[Stored entries]
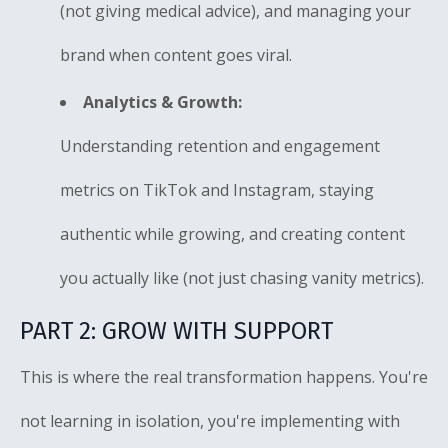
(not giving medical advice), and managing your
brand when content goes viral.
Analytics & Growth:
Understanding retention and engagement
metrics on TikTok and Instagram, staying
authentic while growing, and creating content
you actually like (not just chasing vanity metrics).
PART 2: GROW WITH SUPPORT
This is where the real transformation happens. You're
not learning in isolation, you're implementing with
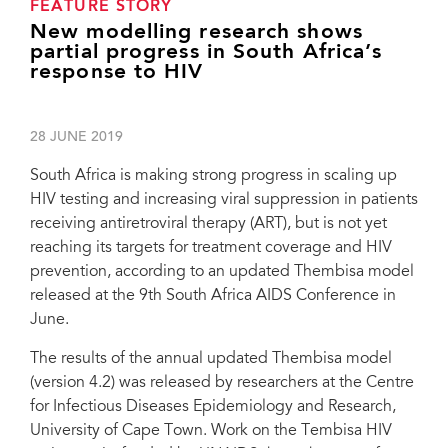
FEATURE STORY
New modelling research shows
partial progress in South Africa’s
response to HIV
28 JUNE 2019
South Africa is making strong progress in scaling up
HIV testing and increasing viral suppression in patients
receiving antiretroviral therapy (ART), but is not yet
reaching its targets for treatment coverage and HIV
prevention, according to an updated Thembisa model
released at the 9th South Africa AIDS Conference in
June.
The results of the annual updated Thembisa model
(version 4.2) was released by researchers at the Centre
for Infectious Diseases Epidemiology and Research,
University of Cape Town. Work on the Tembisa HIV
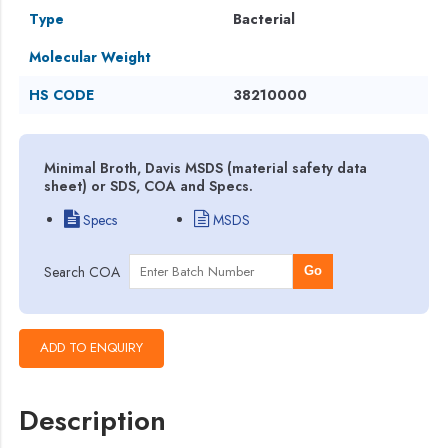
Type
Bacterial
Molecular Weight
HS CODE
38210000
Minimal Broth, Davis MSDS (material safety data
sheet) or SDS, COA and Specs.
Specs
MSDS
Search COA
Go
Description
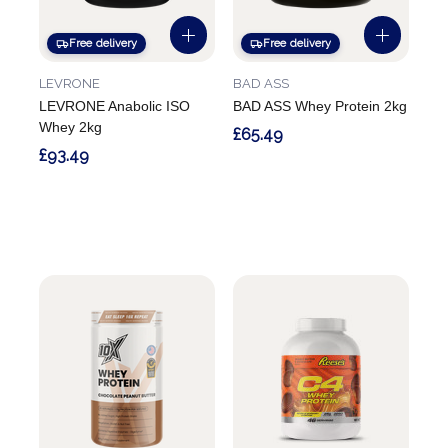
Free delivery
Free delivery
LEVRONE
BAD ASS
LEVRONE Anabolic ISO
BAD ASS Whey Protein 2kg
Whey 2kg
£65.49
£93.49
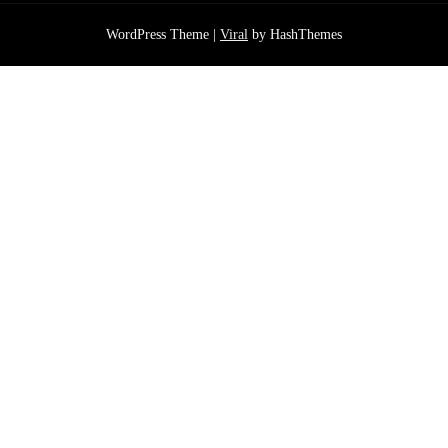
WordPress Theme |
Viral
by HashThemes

_Exercise instructions_: Where a line in the entries holds "metrics", copy that line.

_Exercise output_:
metrics on TikTok and Instagram, staying
you actually like (not just chasing vanity metrics).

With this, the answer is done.